The extraordinary scale of the painting is striking, and, as Davidson says, it means, “You can’t evade the face, you can’t avoid it. Whenever it’s that scale and that size and you’re in close quarters with it, it’s not something that you can miss.

“I want to paint everybody as an equal human being. That’s what my practice has been about. And whenever you’re painting a human face at that scale as an artist you’re allowing it to become something else. It becomes landscape, a sort of landscape of the face.”

And of that landscape of that particular face, the Queen’s face, what really stood out to him?

“As a human being, you’re just aware that somebody who is 90 years old has a lifetime of experience. The wisdom that she’s built up through those experiences, through that life, that is certainly part of the landscape of the face.

“As I was talking to the Queen, and she was talking to me, I became very aware of her wit, so I didn’t want this to be a portrait which was in any way somber. So I caught the moment when I felt she was just about to break into a smile.

“That happened a lot, throughout the sitting itself.

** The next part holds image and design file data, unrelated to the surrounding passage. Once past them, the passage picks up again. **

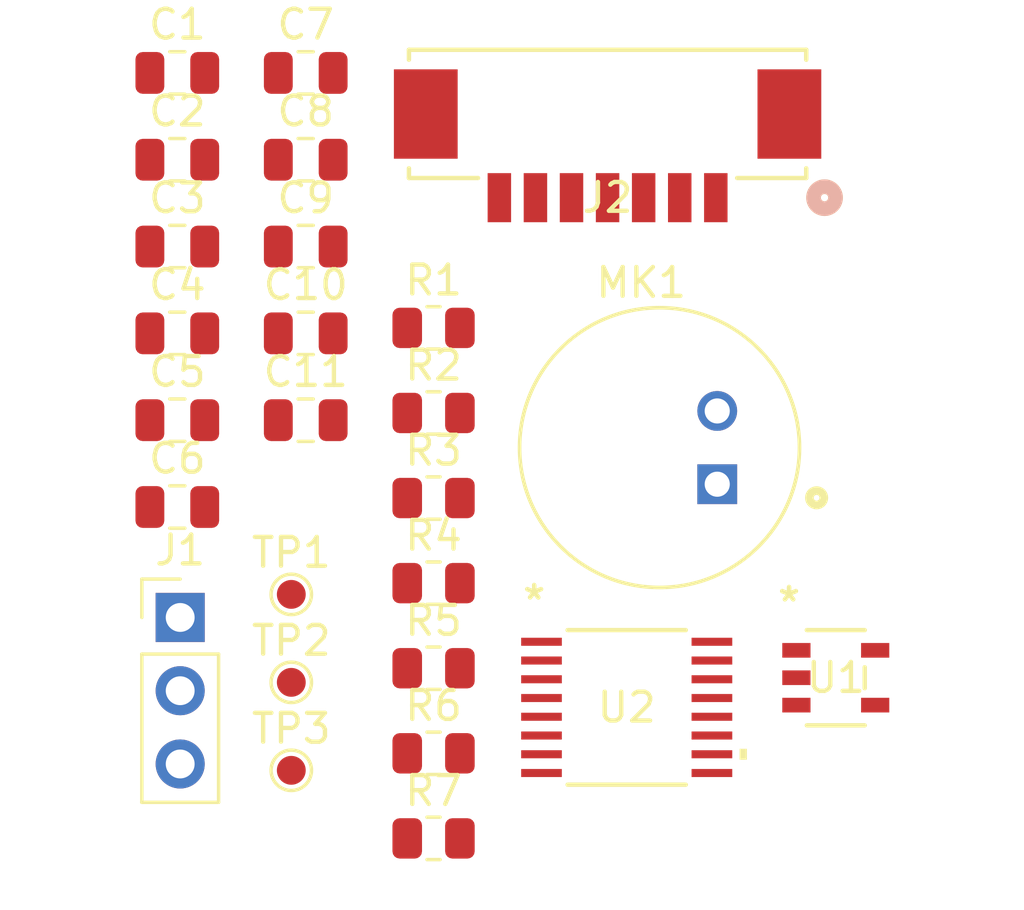
<source format=kicad_pcb>
(kicad_pcb
	(version 20240108)
	(generator "pcbnew")
	(generator_version "8.0")
	(general
		(thickness 1.6)
		(legacy_teardrops no)
	)
	(paper "A4")
	(layers
		(0 "F.Cu" signal)
		(31 "B.Cu" signal)
		(32 "B.Adhes" user "B.Adhesive")
		(33 "F.Adhes" user "F.Adhesive")
		(34 "B.Paste" user)
		(35 "F.Paste" user)
		(36 "B.SilkS" user "B.Silkscreen")
		(37 "F.SilkS" user "F.Silkscreen")
		(38 "B.Mask" user)
		(39 "F.Mask" user)
		(40 "Dwgs.User" user "User.Drawings")
		(41 "Cmts.User" user "User.Comments")
		(42 "Eco1.User" user "User.Eco1")
		(43 "Eco2.User" user "User.Eco2")
		(44 "Edge.Cuts" user)
		(45 "Margin" user)
		(46 "B.CrtYd" user "B.Courtyard")
		(47 "F.CrtYd" user "F.Courtyard")
		(48 "B.Fab" user)
		(49 "F.Fab" user)
		(50 "User.1" user)
		(51 "User.2" user)
		(52 "User.3" user)
		(53 "User.4" user)
		(54 "User.5" user)
		(55 "User.6" user)
		(56 "User.7" user)
		(57 "User.8" user)
		(58 "User.9" user)
	)
	(setup
		(pad_to_mask_clearance 0)
		(allow_soldermask_bridges_in_footprints no)
		(pcbplotparams
			(layerselection 0x00010fc_ffffffff)
			(plot_on_all_layers_selection 0x0000000_00000000)
			(disableapertmacros no)
			(usegerberextensions no)
			(usegerberattributes yes)
			(usegerberadvancedattributes yes)
			(creategerberjobfile yes)
			(dashed_line_dash_ratio 12.000000)
			(dashed_line_gap_ratio 3.000000)
			(svgprecision 4)
			(plotframeref no)
			(viasonmask no)
			(mode 1)
			(useauxorigin no)
			(hpglpennumber 1)
			(hpglpenspeed 20)
			(hpglpendiameter 15.000000)
			(pdf_front_fp_property_popups yes)
			(pdf_back_fp_property_popups yes)
			(dxfpolygonmode yes)
			(dxfimperialunits yes)
			(dxfusepcbnewfont yes)
			(psnegative no)
			(psa4output no)
			(plotreference yes)
			(plotvalue yes)
			(plotfptext yes)
			(plotinvisibletext no)
			(sketchpadsonfab no)
			(subtractmaskfromsilk no)
			(outputformat 1)
			(mirror no)
			(drillshape 1)
			(scaleselection 1)
			(outputdirectory "")
		)
	)
	(net 0 "")
	(net 1 "Net-(C1-Pad1)")
	(net 2 "GND")
	(net 3 "Net-(U1-+IN)")
	(net 4 "Net-(C2-Pad1)")
	(net 5 "Net-(C3-Pad2)")
	(net 6 "Net-(U1-OUT)")
	(net 7 "Net-(U1--IN)")
	(net 8 "+3V3")
	(net 9 "Net-(U2-LIN)")
	(net 10 "Net-(U2-GSEL)")
	(net 11 "Net-(U2-REGO)")
	(net 12 "Net-(U2-VCOM)")
	(net 13 "Net-(J1-Pin_3)")
	(net 14 "Net-(J1-Pin_1)")
	(net 15 "Net-(J1-Pin_2)")
	(net 16 "Net-(U2-SDTO)")
	(net 17 "Net-(U2-MCLK)")
	(net 18 "Net-(U2-LRCK)")
	(net 19 "unconnected-(J2-Pad7)")
	(net 20 "Net-(U2-BICK)")
	(net 21 "Net-(U2-CKS)")
	(footprint "Capacitor_SMD:C_0805_2012Metric" (layer "F.Cu") (at 92.76695 64.110799))
	(footprint "Capacitor_SMD:C_0805_2012Metric" (layer "F.Cu") (at 92.76695 55.080799))
	(footprint "Footprints:Omnidirectional" (layer "F.Cu") (at 105.02695 68.070799))
	(footprint "Capacitor_SMD:C_0805_2012Metric" (layer "F.Cu") (at 88.31695 61.100799))
	(footprint "Footprints:Op-Amp" (layer "F.Cu") (at 111.13475 76.049999))
	(footprint "Capacitor_SMD:C_0805_2012Metric" (layer "F.Cu") (at 92.76695 67.120799))
	(footprint "Footprints:ADC" (layer "F.Cu") (at 103.88975 77.078699))
	(footprint "TestPoint:TestPoint_Pad_D1.0mm" (layer "F.Cu") (at 92.26695 76.210799))
	(footprint "Resistor_SMD:R_0805_2012Metric" (layer "F.Cu") (at 97.19695 75.720799))
	(footprint "Capacitor_SMD:C_0805_2012Metric" (layer "F.Cu") (at 88.31695 58.090799))
	(footprint "Resistor_SMD:R_0805_2012Metric" (layer "F.Cu") (at 97.19695 72.770799))
	(footprint "Footprints:HeaderConnection" (layer "F.Cu") (at 103.22705 56.501499))
	(footprint "Capacitor_SMD:C_0805_2012Metric" (layer "F.Cu") (at 92.76695 61.100799))
	(footprint "Resistor_SMD:R_0805_2012Metric" (layer "F.Cu") (at 97.19695 81.620799))
	(footprint "Capacitor_SMD:C_0805_2012Metric" (layer "F.Cu") (at 88.31695 55.080799))
	(footprint "TestPoint:TestPoint_Pad_D1.0mm" (layer "F.Cu") (at 92.26695 73.160799))
	(footprint "TestPoint:TestPoint_Pad_D1.0mm" (layer "F.Cu") (at 92.26695 79.260799))
	(footprint "Connector_PinHeader_2.54mm:PinHeader_1x03_P2.54mm_Vertical" (layer "F.Cu") (at 88.41695 73.960799))
	(footprint "Capacitor_SMD:C_0805_2012Metric" (layer "F.Cu") (at 92.76695 58.090799))
	(footprint "Resistor_SMD:R_0805_2012Metric" (layer "F.Cu") (at 97.19695 78.670799))
	(footprint "Capacitor_SMD:C_0805_2012Metric" (layer "F.Cu") (at 88.31695 70.130799))
	(footprint "Resistor_SMD:R_0805_2012Metric" (layer "F.Cu") (at 97.19695 66.870799))
	(footprint "Resistor_SMD:R_0805_2012Metric" (layer "F.Cu") (at 97.19695 69.820799))
	(footprint "Capacitor_SMD:C_0805_2012Metric" (layer "F.Cu") (at 88.31695 67.120799))
	(footprint "Resistor_SMD:R_0805_2012Metric" (layer "F.Cu") (at 97.19695 63.920799))
	(footprint "Capacitor_SMD:C_0805_2012Metric" (layer "F.Cu") (at 88.31695 64.110799))
)

</source>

And that was why that was the moment I chose to paint.”

Often we think of portraiture as being a kind of composite image of many hours spent with the sitter, but Davidson seems to regard his picture as more photographic in nature, a snapshot in time.

“My work is nearly the antithesis of classical portraiture,” he says, “With classical portraiture, particularly if you look at the royal portraits pre-photography, you know, we are told very much as viewers what to think.

“Often, the sitter is looking—maybe on horseback or standing or whatever—directly at us in the middle of the engagement. The sitter is aware that we are in the room, the sitter is aware that we are looking at them.

“My work is the opposite. In my painting of the Queen; the Queen is unaware of us being in the room. The Queen is unaware of us being there. So, we are in some ways, possibly intruding on private thought, we are witness to the sitter as she is, in her own time, with her thoughts.”

Davidson was given about two hours ‘face time’ with the Queen, and employed a small camera in a fixed position operated by “a little remote control” as an aide memoire.

“I make about 20 or 30, very quick, shorthand drawings; they are just little automatic drawings of the sitter,” says Davidson. “She didn’t have to pose or give me her best side. It was just simply about me getting to see the nuances of how the face works.”